The last call at 0xB34 is responsible for copying the virus payload into the target and updating some values. Before this, a quick jump to the end and how original entrypoint is solved.
Those two values at 0x8A and 0x9C are modified on each infection and are specific to each binary. A quick hack in C to solve the OEP:
#include <stdio.h>
#include <stdint.h>
int main(void)
{
int32_t eax = 0x8AB1C871;
int32_t ecx = eax, ebx = eax;
for (eax *= ecx, eax--; eax != 0; eax--)
{
eax += ebx;
ebx = eax;
eax *= ecx;
}
printf("eax is %x ebx %x\n", eax, ebx);
ebx = ebx * 0x385d8f8;
printf("OEP is %x\n", ebx);
return 0;
}
Back to function sub_120. It does three things – copy virus payload into the infected target mapped memory, update the two hardcoded values for solving the entrypoint, and modify three different memory locations inside the virus payload (0x196, 0x490, 0xA05).
A small detail is that you should use hardware breakpoints while debugging else the software breakpoints will be copied into the infected target in case they are active (the copy is done using rep movsb and the source is the memory of the running infected binary). One thing that I do not understand is why the three memory locations are being XORed. As far as I have seen they are not used for anything else. Checksums will always be different because of the entrypoint values so I am not sure if that is the original goal or something else.
Right now I can’t remember anything else in particular to expose about Clapzok. The June Virus Bulletin is finally out and if you have access you can also read Peter Ferrie’s article about this same virus, covering all three platforms. Unfortunately I can’t share the issue. It contains some other details such as small bugs but no code samples. This post will probably be updated with some other details and/or fixes so keep watching. I am not sure yet if I can share my sample, if I do I will post it here. Before closing, the picture of the virus main().
Conclusions…
It was fun to reverse this PoC! Since it is coded in assembly it contains some optimizations and tricks that I find funny. There is room for improvement and fix some of its bugs.
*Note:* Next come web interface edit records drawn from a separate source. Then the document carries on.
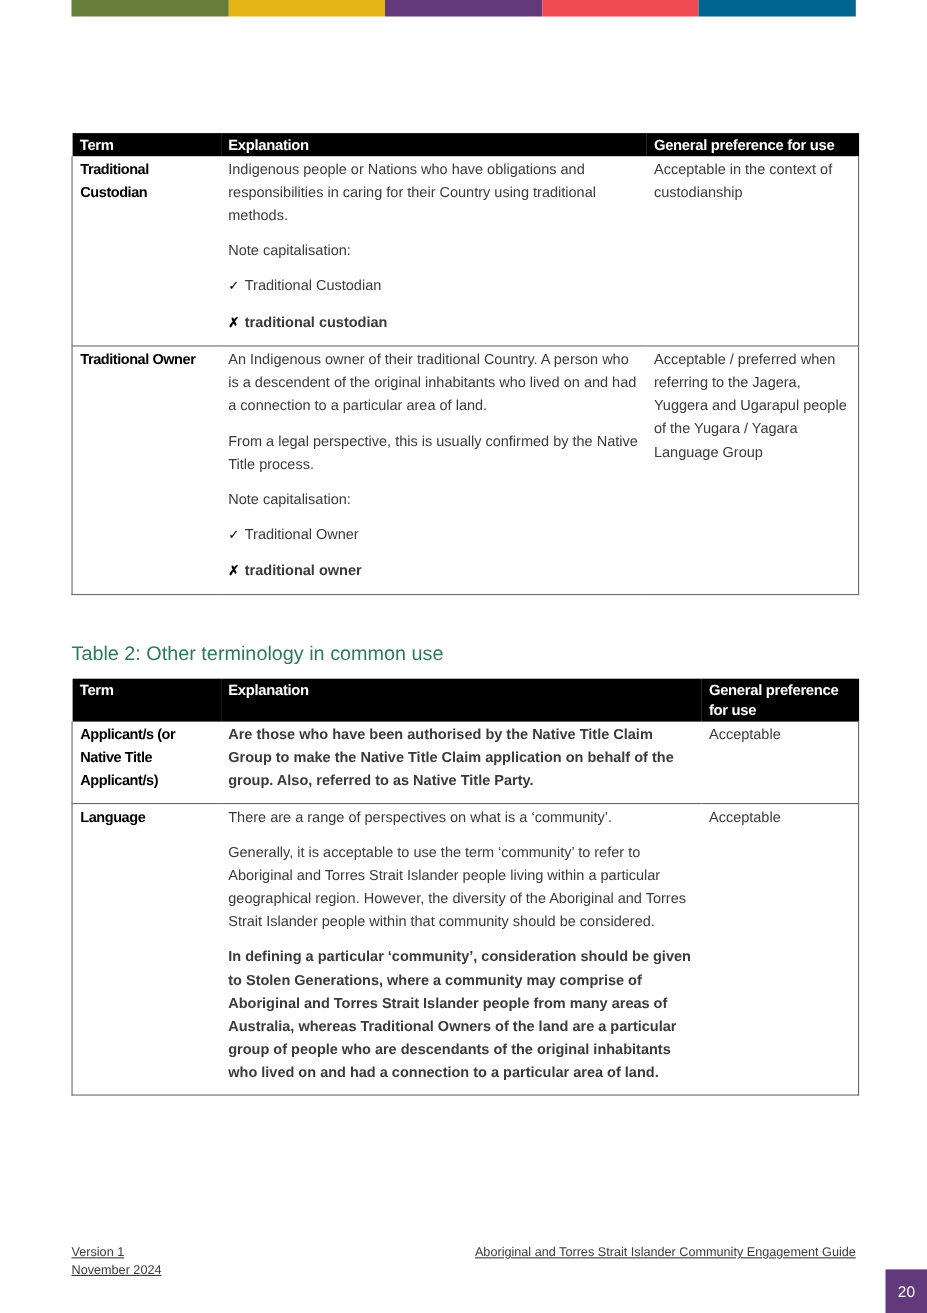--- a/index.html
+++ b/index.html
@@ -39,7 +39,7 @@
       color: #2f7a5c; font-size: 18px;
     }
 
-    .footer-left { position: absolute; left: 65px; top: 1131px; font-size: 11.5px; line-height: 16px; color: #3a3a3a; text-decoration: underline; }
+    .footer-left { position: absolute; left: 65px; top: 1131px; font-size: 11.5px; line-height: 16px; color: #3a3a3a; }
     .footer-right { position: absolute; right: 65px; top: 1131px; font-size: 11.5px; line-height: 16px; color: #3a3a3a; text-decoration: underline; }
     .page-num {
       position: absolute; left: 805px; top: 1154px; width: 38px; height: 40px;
Its biggest issue is infecting __PAGEZERO. That is very easy to detect and even fix if Apple really wants to (unless I am wrong!). But, never forget that hindsight is always easy and what you do not know is not always clear. It is also a PoC so there is no malicious intent by its author.
It is good to see some movement in the OS X virus arena – it can finally shake up things and call for attention that it is not a safe platform as most people want to believe in. Assuming the author is the same as version 1.0, congratulations to JPanic for his good work. Keep’em coming.
Enjoy,
fG!
Update(s):
I forgot to mention two details. Syscalls are used via int80 (as Crisis dropper does for example), and that code signed binaries will also be infected, thus rendering the code signature invalid. The easy way to avoid this is to lookup for LC_CODE_SIGNATURE command and do not infect binaries containing this segment command.
I just read Ferrie’s article in detail and the three data areas I mention appear to contain credits and other information. The functions address table set in the beginning also seems to be used by the other platforms if I am reading correctly his article. Since I only reversed the OS X part I do not have total awareness of all cross-platform mechanisms present in the code.